In both scenarios, the consequences were troubling. McAward recounted cases where individuals were sentenced to death before it was revealed that critical exculpatory evidence had been hidden. While the public might have associated such misconduct with rare scandals, McAward's study showed it to be a structural problem—one embedded in both human nature and institutional design.
Prosecutors were trained to believe in the cases they brought, which often skewed their perception of what counted as important evidence.
"You kind of viewed the evidence through the lens that you believed somebody was guilty," she said. "Sometimes you just didn't appreciate what evidence might actually show, other than the defendant’s own guilt."
This, she argued, was not always malicious—it was sometimes just human. Prosecutors may have overlooked key details because they were under pressure to convict, and police departments may have failed to pass on evidence altogether.
"There was a good-sized chunk of cases where the police had the evidence and they didn't even give it to the prosecutor," she added, "and then [the prosecutor] didn't give it to the defendant."
That breakdown in communication—what McAward called an "information pipeline failure," raised urgent questions about governance, training and institutional accountability.
Nevertheless, she said that "the majority of cases involved the government intentionally hiding evidence. So understanding that it was relevant, that it could show that somebody was innocent, and they deliberately hid it to get a conviction."
Equally troubling, she found, was what happened after the violations were uncovered. One of the most disturbing findings of McAward's research was how difficult it was for defendants to obtain justice after a Brady violation was discovered.
"It was very hard to hold the government accountable," she said. "It was hard to get a new trial. It was hard to sue somebody for money damages. It was hard to get policy change."
This frustration, in fact, was part of what motivated McAward to pursue the project in the first place. According to McAward, no one case held greater importance or was particularly influential in shaping her insights.

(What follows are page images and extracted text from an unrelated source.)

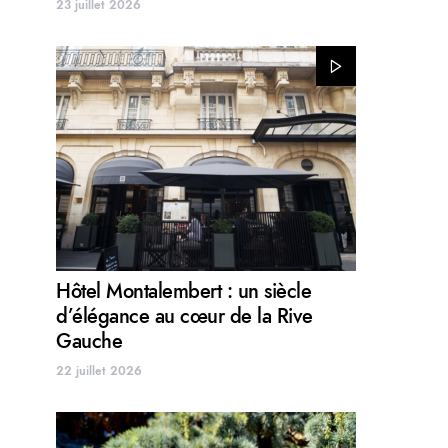
23 juillet 2026
Hôtel Montalembert : un siècle
d’élégance au cœur de la Rive
Gauche
22 juillet 2026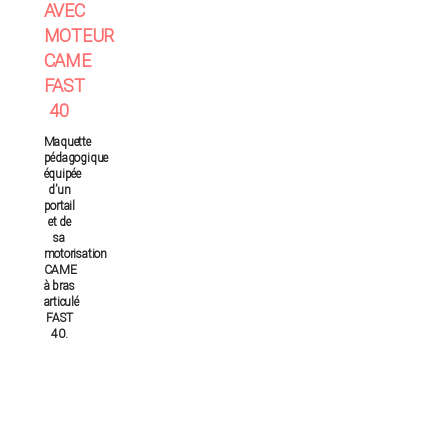
AVEC
MOTEUR
CAME
FAST
40
Maquette
pédagogique
équipée
d’un
portail
et de
sa
motorisation
CAME
à bras
articulé
FAST
40.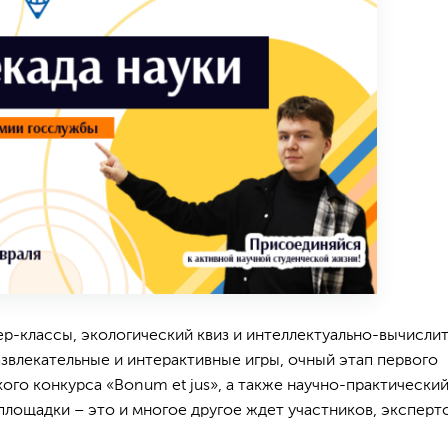
р-классы, экологический квиз и интеллектуально-вычисли
азвлекательные и интерактивные игры, очный этап первого
го конкурса «Bonum et jus», а также научно-практически
лощадки – это и многое другое ждет участников, эксперт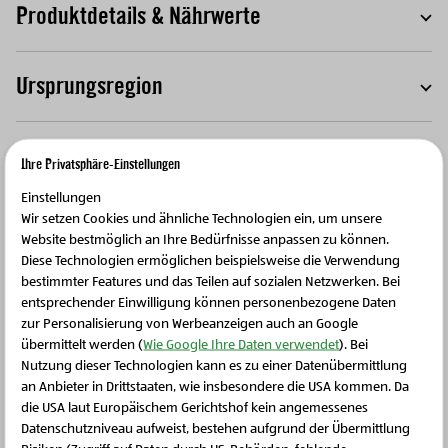
Produktdetails & Nährwerte
T
Ursprungsregion
T
Mehrwert für die Region
T
Ihre Privatsphäre-Einstellungen
Einstellungen
Wir setzen Cookies und ähnliche Technologien ein, um unsere
Website bestmöglich an Ihre Bedürfnisse anpassen zu können.
Diese Technologien ermöglichen beispielsweise die Verwendung
bestimmter Features und das Teilen auf sozialen Netzwerken. Bei
Weitere Produkte
entsprechender Einwilligung können personenbezogene Daten
zur Personalisierung von Werbeanzeigen auch an Google
übermittelt werden (
Wie Google Ihre Daten verwendet
). Bei
Nutzung dieser Technologien kann es zu einer Datenübermittlung
an Anbieter in Drittstaaten, wie insbesondere die USA kommen. Da
die USA laut Europäischem Gerichtshof kein angemessenes
Schließen Sie dieses Feld
Datenschutzniveau aufweist, bestehen aufgrund der Übermittlung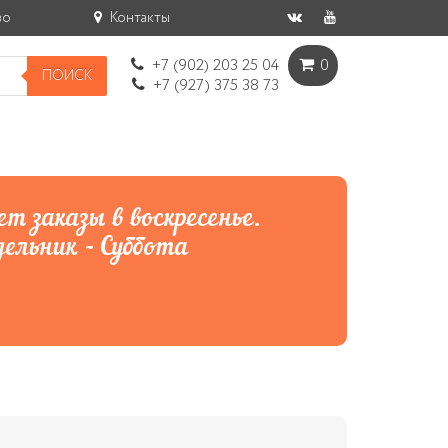
во
Контакты
+7 (902) 203 25 04
0
ПОИСК
+7 (927) 375 38 73
родуктов в городе Пенза
т заказы в воскресенье.
ельник - Суббота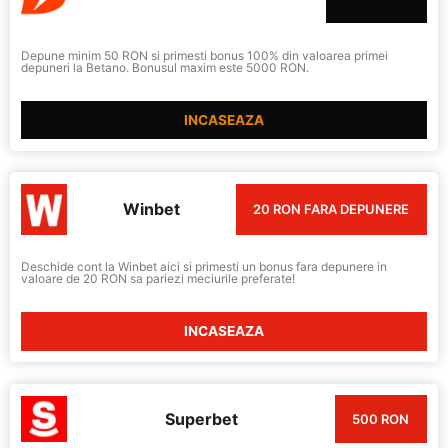
Depune minim 50 RON si primesti bonus 100% din valoarea primei
depuneri la Betano. Bonusul maxim este 5000 RON.
INCASEAZA
Winbet
20 RON FARA DEPUNERE
Deschide cont la Winbet aici si primesti un bonus fara depunere in
valoare de 20 RON sa pariezi meciurile preferate!
INCASEAZA
Superbet
500 RON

"I read every court case where the defendant mentioned Brady v. Maryland, so it took a long time to get through all those cases to find the ones where the court actually agreed that it was violated. And so for me, it wasn't that any one case was impactful."
What struck her most was not a single landmark decision, but rather the sheer volume of cases in which defendants claimed to have been treated unfairly. The pattern of alleged Brady violations revealed a disturbing trend. It was the cumulative weight of these cases, rather than any one ruling, that shaped her understanding of the systemic nature of prosecutorial misconduct and the fragility of due process in practice.
To McAward, those trends told a powerful story—one that had the potential to reshape how prosecutors and judges thought about justice. This vision for reform also led her to examine existing and emerging efforts to reduce violations. She was especially struck by the role state courts played in enforcing Brady, often with limited tools.
"One of the things I hoped to do was share my findings with state court judges so they could understand the importance of what they were doing," she said.
One promising reform is open file discovery, a practice where prosecutors provided the defense with full access to their files. But even this came with trade-offs.
"Defense counsel were notoriously underfunded and overworked," she warned. "It created a huge workload burden on the defendant … that you wouldn't necessarily have if the prosecutor was able to flag what they thought was the Brady material."
Even so, McAward believed it was a step in the right direction—and one that could be strengthened by procedural safeguards and better communication between law enforcement and legal teams.
Ultimately, McAward emphasized that none of this work would have been possible without a large team of Notre Dame research assistants, she expressed. She credited them not only with helping comb through thousands of cases but also with enriching the depth of the final report.
"There were plenty of opportunities to participate in faculty research," she emphasized. "We, as faculty members, were really, really grateful that we had the added brainpower and skill of our student body."